Lufthansa has shrunk its flight operations to about 10% its pre-COVID size since few people are traveling and it, like all carriers, needs to minimize expenses. Airlines are still maintaining limited service on certain “essential” routes, but Lufthansa said it is reducing its schedule even further.

It will now operate 15 weekly long-haul connections: three from Frankfurt to Newark, New Jersey, and Chicago, Sao Paulo, Bangkok and Tokyo. The three weekly connections to Montreal will also be canceled. Meanwhile, it will offer up to 36 daily connections from its Frankfurt hub to key cities in Germany and Europe and six daily connections to German cities from Munich, as of May 4.

Swiss International Airlines will continue to offer three weekly flights to Newark from Zurich and Geneva, but will substantially reduce the timetable for short- and medium-haul flights in Europe.

Two productive sources of revenue for passenger airlines in the past six weeks have been cargo-only and repatriation flights.

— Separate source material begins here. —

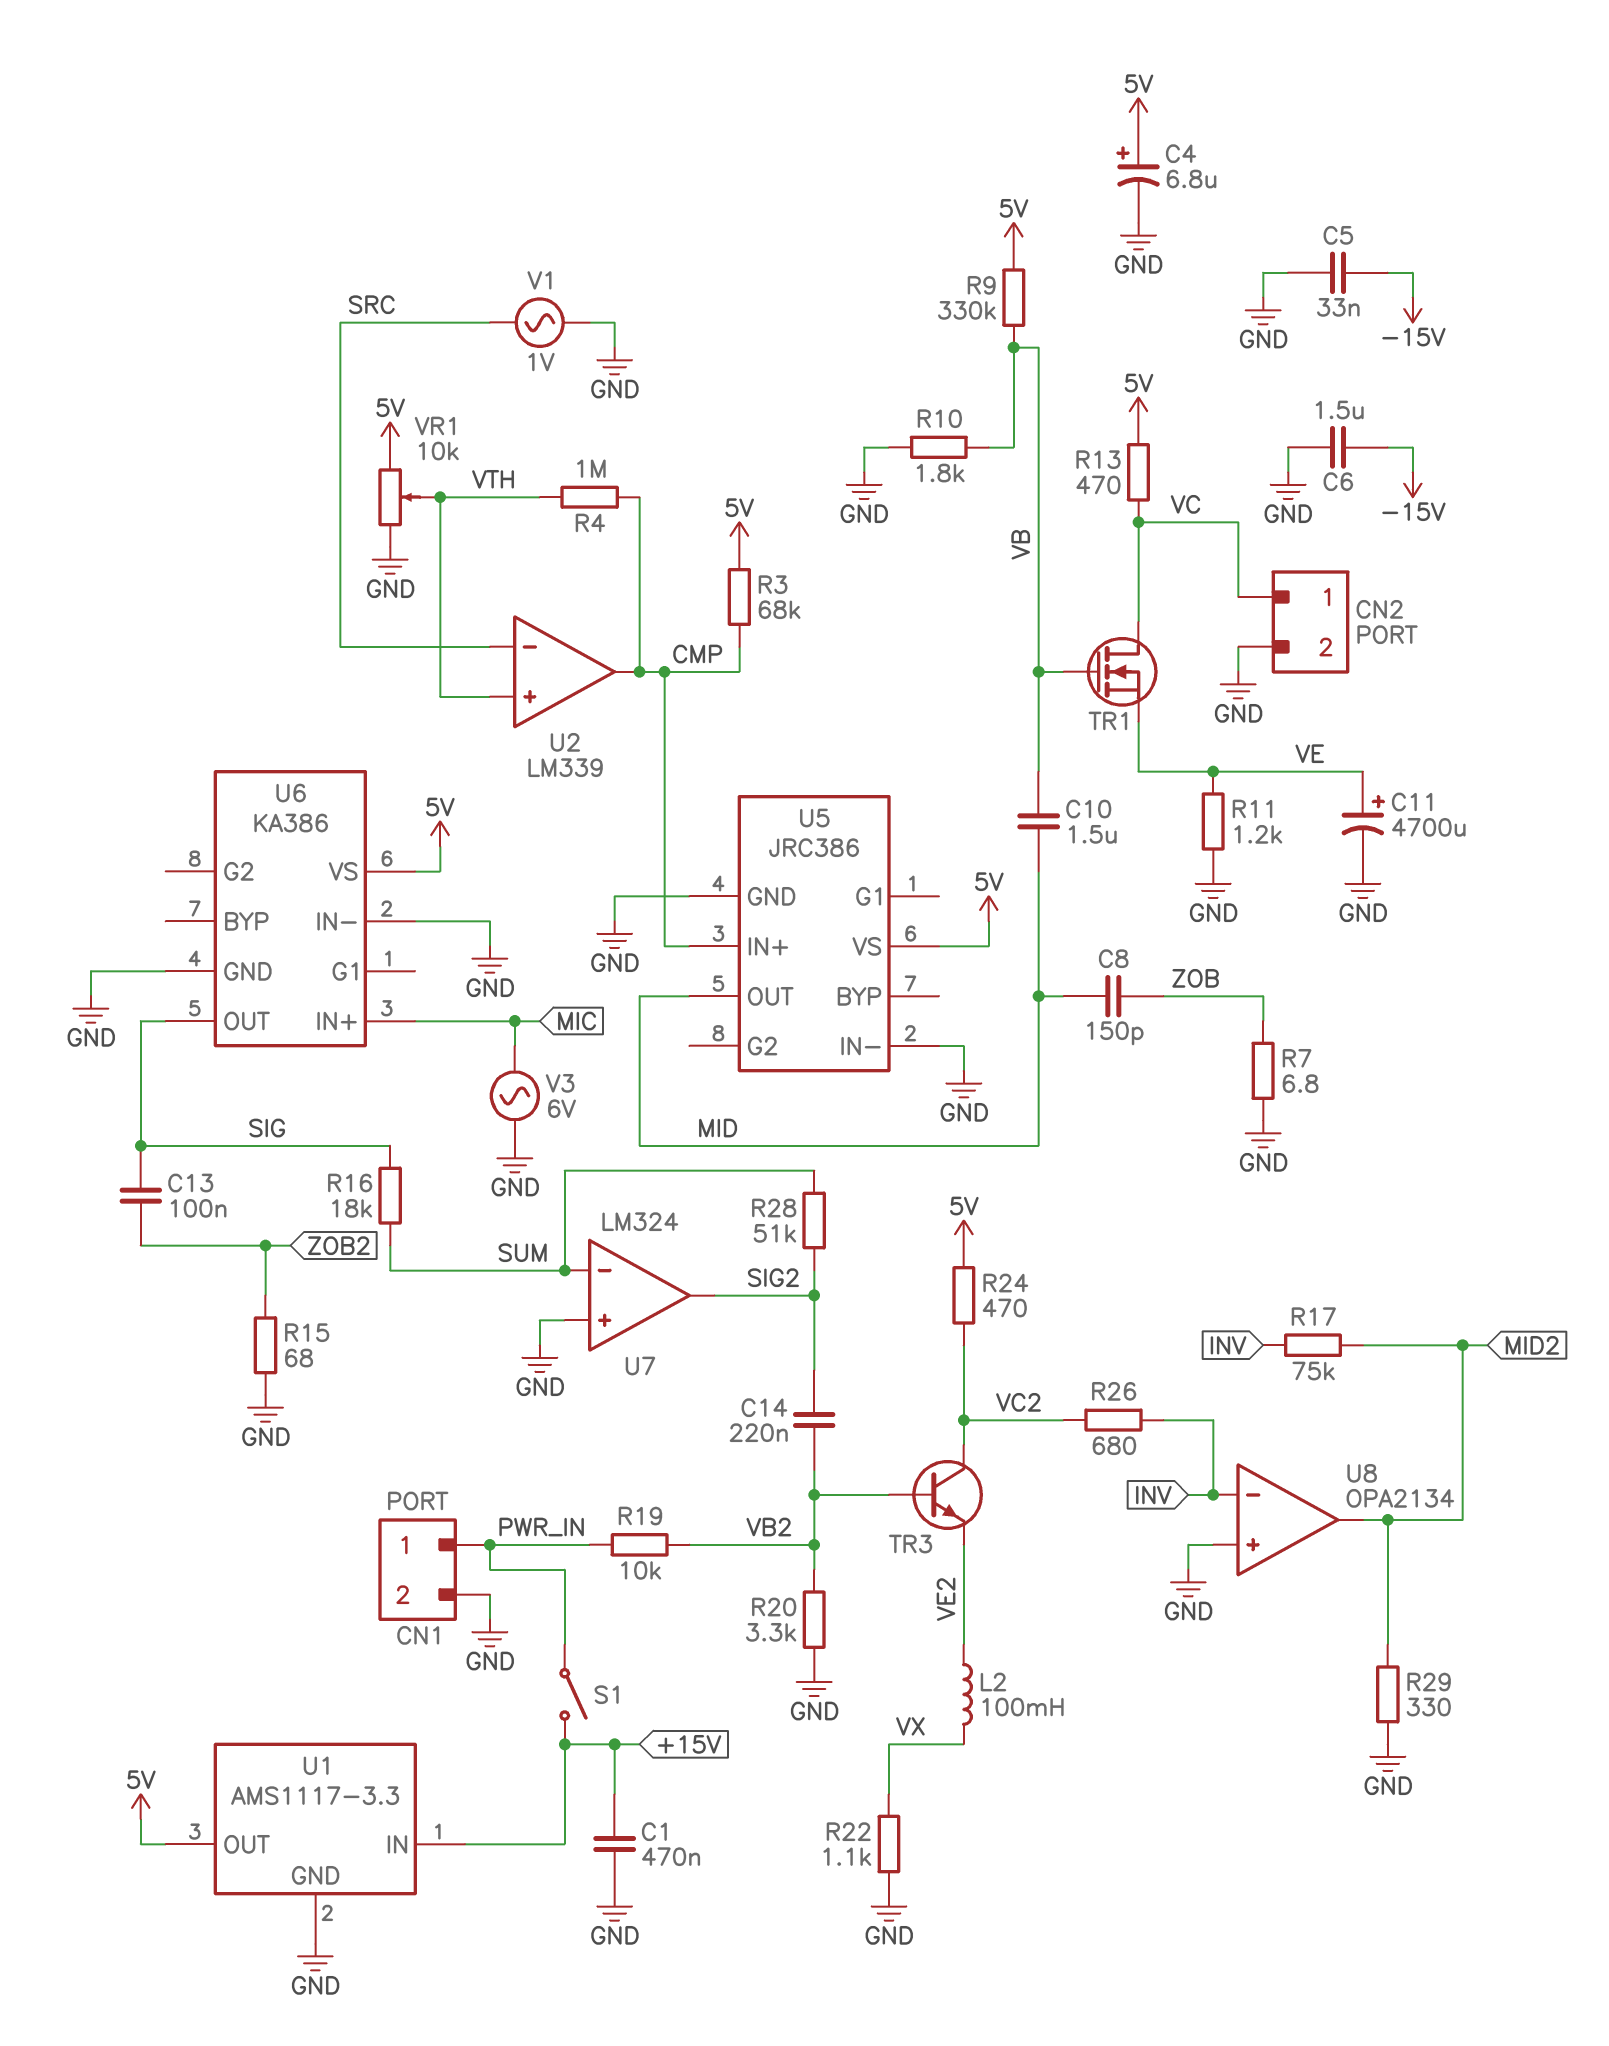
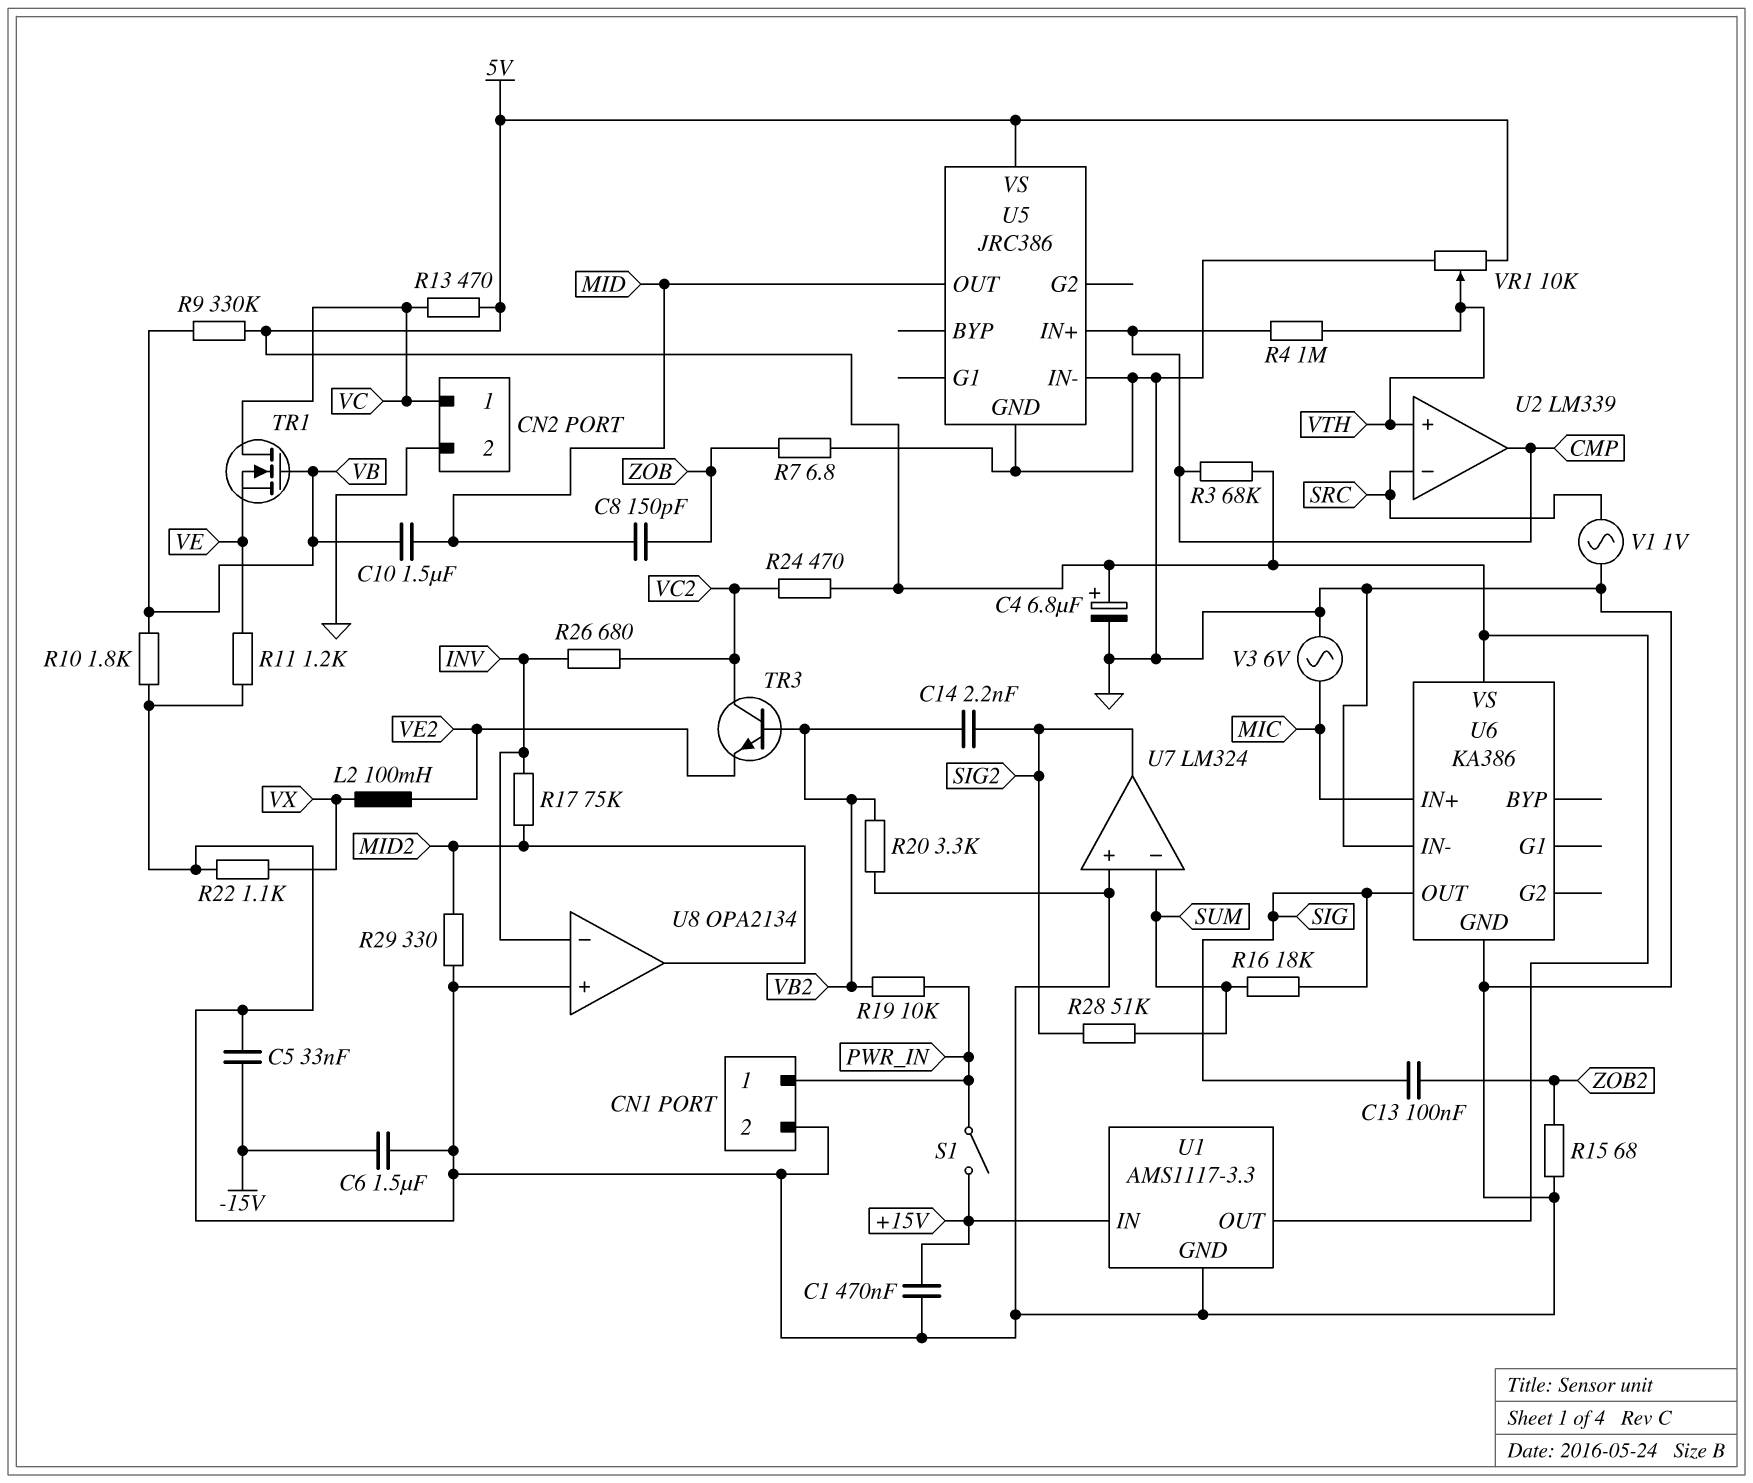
C11: 4700uF (plus VE, minus GND) -> none
C14: 220nF (SIG2, VB2) -> 2.2nF (SIG2, VB2)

Many airlines have turned their planes into quasi-freighters, running dedicated charters and, in some cases, scheduled routes on behalf of shippers who are experiencing a transportation shortage with so many planes sidelined by the crash in travel demand. With fuel prices low and airfreight rates high, operating planes as freighters with freight only in the lower deck is economical, and Lufthansa is even putting lightweight boxes in the seating area to maximize capacity.

Lufthansa said Thursday it has already flown 94 special cargo flights with relief supplies on board.

Meanwhile, Lufthansa Group has repatriated 94,000 vacationers and travelers on 437 special flights from 106 airports around the world. Eleven more flights are scheduled in the coming days. The rescue flights have been scheduled by governments throughout Europe, as well as tour operators and cruise lines.

Lufthansa’s Eurowings has also operated 27 so-called “harvesting” flights with about 2,500 people on board and nine more scheduled. 

Repatriation flights pose a logistics challenge because many operational, regulatory and diplomatic steps have to be arranged with only a few days notice.

About 40 of the foreign airports are not regular Lufthansa Group destinations so the company had to bring in additional personnel for handling baggage and catering. It also had to organize accommodations for cockpit and cabin crews, fuel, and maintenance in a short period of time. Local embassies were engaged to help obtain necessary overflight and traffic rights.

Further challenges, Lufthansa said, included local curfews, rapidly changing restrictions on public gathering, and airports that were partly closed.

Deutsche Lufthansa’s (CXE: LHA) share price has fallen by nearly two-thirds in the past year.